El texto

-*-*-

Y es que a día de hoy se conocen hasta ocho versiones de BR: copias de trabajo, copias provisionales, esporádicos montajes emitidos una sola vez por televisión, montajes del director, montajes finales, montajes definitivos, etc. ¿Cuánto BR existen? La verdad es que tantos como versiones diferentes se puedan encontrar, pues parece mentira que un solo film pueda variar tan radicalmente su significado al añadir o eliminar una voz en over, agregar o excluir un escueto plano sobre la cabalgada de un unicornio, o escoger entre un final y otro. La ambigüedad que mostraba en sus relatos Philip K. Dick parece haber poseído a este hijo suyo —alternativamente repudiado y querido por el autor hasta el momento de su repentina muerte, pocos meses antes del estreno del film—. Pero lo más importante es que, con cada nuevo montaje, Ridley Scott ha conseguido —consciente o inconscientemente— reflejar cada vez más certeramente la conciencia colectiva de cada década que ha seguido al estreno de la película allá por 1982.

-*-*-

Entradas de datos

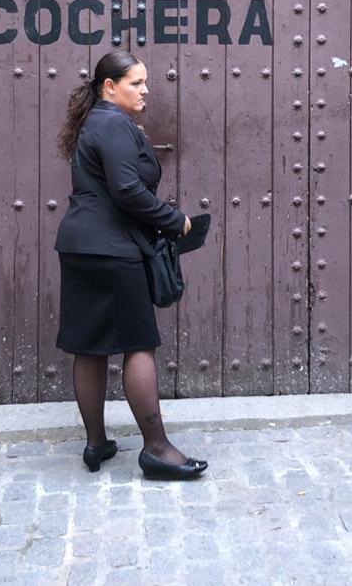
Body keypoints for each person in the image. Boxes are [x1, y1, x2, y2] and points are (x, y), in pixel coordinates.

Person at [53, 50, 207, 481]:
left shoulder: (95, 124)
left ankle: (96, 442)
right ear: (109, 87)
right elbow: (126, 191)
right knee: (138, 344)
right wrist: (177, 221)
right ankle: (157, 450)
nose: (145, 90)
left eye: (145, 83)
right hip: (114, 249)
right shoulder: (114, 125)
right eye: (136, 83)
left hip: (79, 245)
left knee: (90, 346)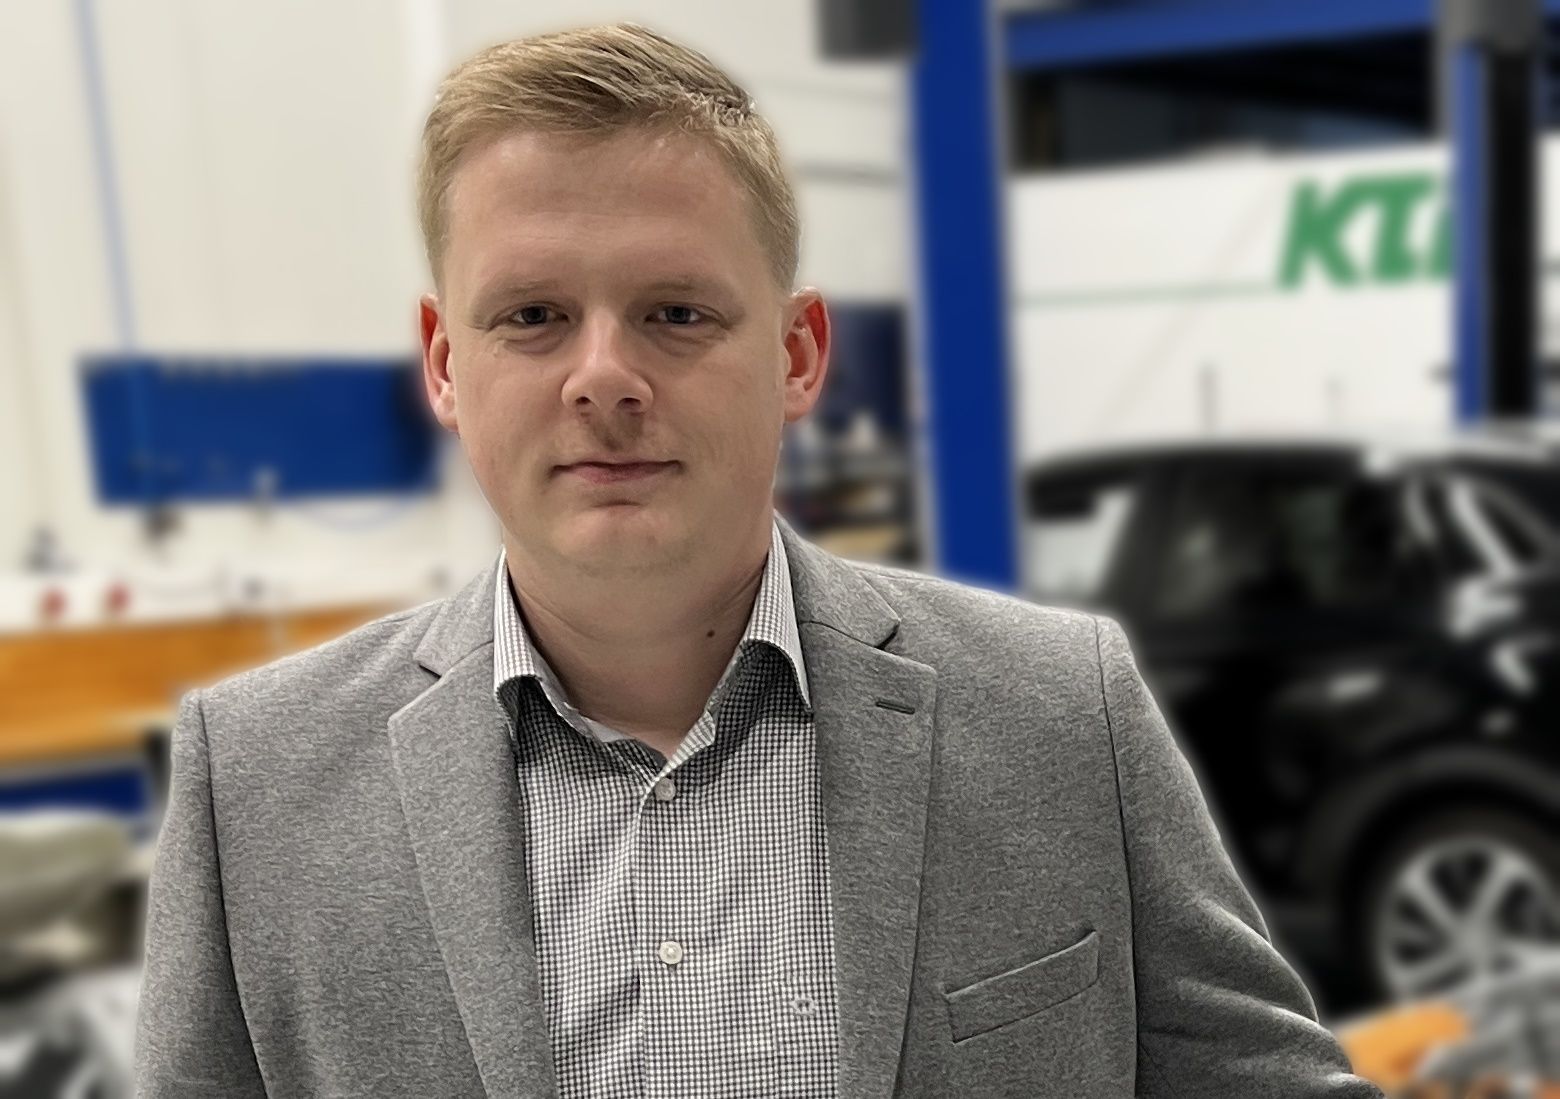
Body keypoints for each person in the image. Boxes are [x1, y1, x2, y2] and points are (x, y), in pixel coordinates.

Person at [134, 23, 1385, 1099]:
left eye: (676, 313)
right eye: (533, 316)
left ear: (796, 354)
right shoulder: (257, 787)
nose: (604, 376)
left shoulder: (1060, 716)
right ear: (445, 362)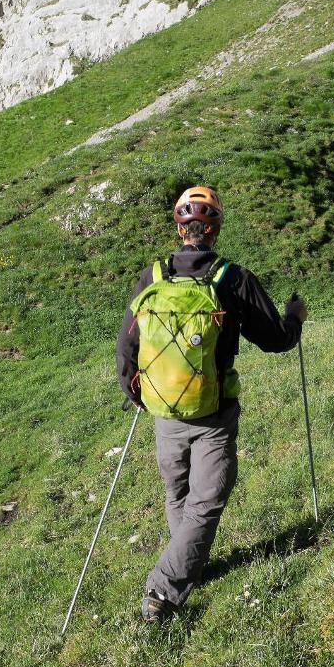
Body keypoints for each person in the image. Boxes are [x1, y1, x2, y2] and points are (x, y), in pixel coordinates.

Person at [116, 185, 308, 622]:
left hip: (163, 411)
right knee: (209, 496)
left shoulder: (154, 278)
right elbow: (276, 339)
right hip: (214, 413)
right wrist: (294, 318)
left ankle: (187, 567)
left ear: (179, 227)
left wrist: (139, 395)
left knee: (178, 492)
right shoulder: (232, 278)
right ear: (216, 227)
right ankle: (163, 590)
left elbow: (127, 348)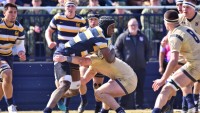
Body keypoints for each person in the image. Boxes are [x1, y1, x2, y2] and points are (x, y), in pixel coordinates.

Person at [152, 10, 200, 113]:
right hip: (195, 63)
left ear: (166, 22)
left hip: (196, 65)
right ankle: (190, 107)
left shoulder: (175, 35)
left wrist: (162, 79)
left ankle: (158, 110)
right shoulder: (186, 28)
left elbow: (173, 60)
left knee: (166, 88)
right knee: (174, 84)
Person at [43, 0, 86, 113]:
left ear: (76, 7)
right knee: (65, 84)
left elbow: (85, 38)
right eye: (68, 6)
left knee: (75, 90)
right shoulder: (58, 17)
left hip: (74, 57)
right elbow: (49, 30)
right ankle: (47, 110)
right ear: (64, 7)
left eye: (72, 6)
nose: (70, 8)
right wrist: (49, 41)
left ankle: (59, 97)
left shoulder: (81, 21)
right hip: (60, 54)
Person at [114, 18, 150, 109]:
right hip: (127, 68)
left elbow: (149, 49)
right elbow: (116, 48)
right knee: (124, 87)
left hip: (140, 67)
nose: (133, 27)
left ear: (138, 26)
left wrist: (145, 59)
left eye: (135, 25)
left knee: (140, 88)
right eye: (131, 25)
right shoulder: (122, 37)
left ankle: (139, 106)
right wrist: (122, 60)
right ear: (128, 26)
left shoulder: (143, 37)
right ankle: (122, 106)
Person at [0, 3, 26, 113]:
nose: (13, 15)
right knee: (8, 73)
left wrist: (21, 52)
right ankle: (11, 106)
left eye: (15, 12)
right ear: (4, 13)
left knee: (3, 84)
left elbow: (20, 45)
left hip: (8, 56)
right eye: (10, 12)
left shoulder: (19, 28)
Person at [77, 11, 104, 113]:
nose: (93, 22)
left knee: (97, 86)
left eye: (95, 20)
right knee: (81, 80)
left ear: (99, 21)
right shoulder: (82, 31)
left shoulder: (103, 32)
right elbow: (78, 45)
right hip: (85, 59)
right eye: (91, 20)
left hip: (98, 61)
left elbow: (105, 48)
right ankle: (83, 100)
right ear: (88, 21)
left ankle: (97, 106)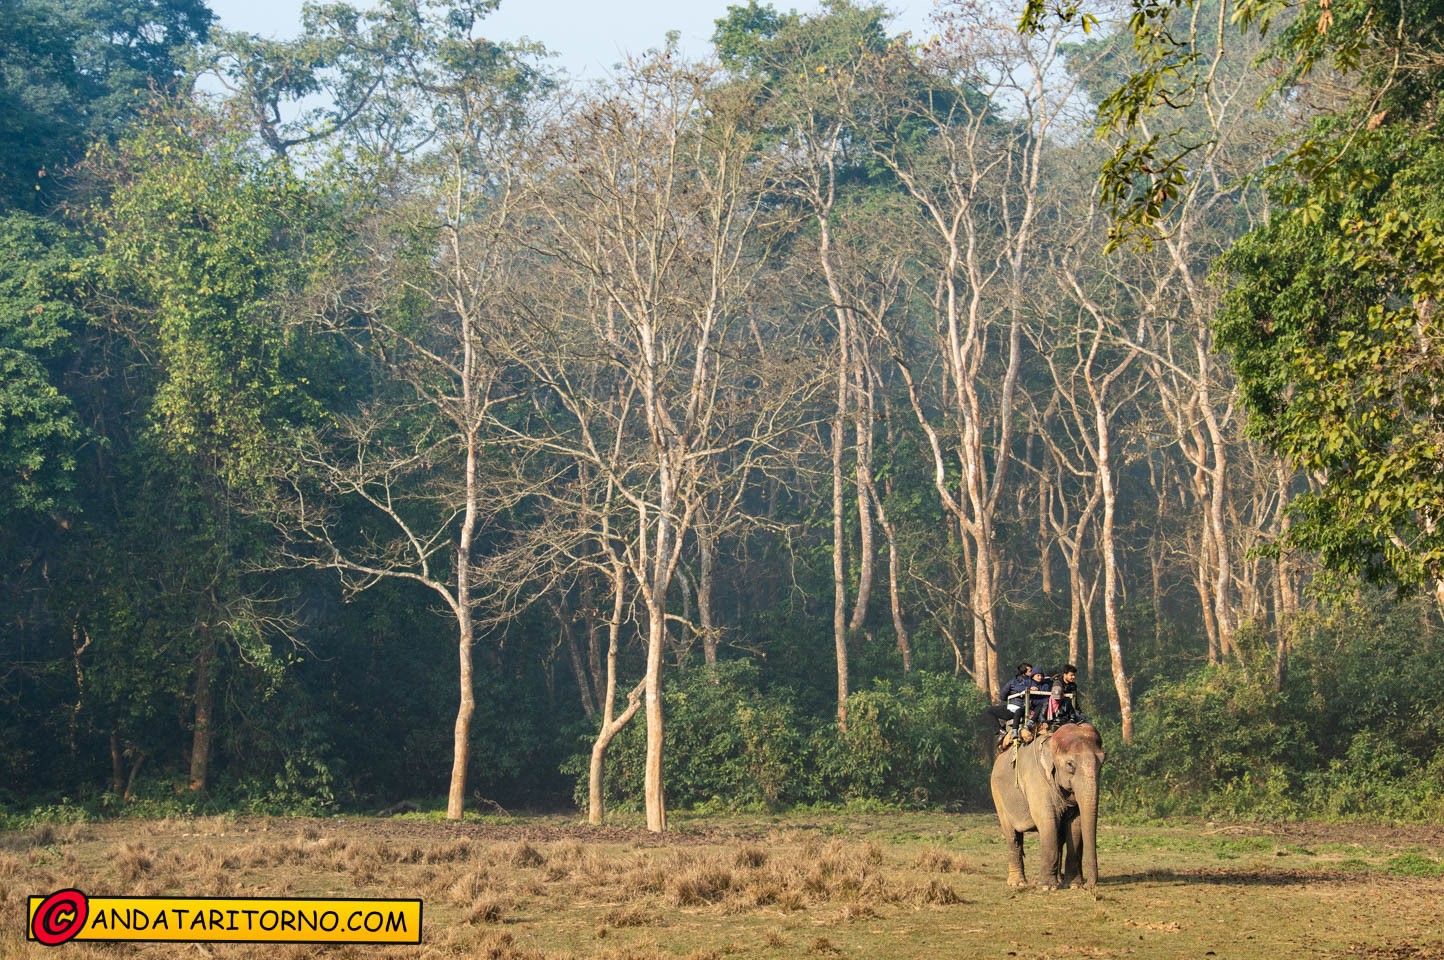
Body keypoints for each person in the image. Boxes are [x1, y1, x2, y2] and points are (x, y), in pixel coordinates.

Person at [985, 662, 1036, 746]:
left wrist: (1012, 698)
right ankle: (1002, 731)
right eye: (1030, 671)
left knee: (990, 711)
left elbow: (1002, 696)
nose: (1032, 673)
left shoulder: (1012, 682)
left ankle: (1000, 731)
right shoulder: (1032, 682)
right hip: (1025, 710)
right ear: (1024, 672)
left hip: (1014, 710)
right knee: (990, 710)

-*-*-

Datos del ejercicio
Retoma el texto sobre los distintos montajes de BR y continúalo a partir de su última frase. Las entradas vienen de otra fuente distinta.

Respuesta
La vigencia de BR como relato de anticipación puede que quede en entredicho a cada año que pasa, pues, a pocos años de la llegada de ese 2019 en el que se desarrolla la acción de la película, el mundo en poco o nada se parece estéticamente a lo aparecido en pantalla. Además, en 1982 se podían barajar como un futuro posible la aparición de coches voladores, las réplicas humanas, la criogenización o los viajes interestelares. Pero, sin embargo, la potencia de su denuncia no ha perdido ni un ápice de peso. Más bien al contrario, pues los avances técnico-científicos han configurado una nueva mentalidad que, a un mismo tiempo, responde y completa las cuestiones fundamentales expuestas en el argumento de BR.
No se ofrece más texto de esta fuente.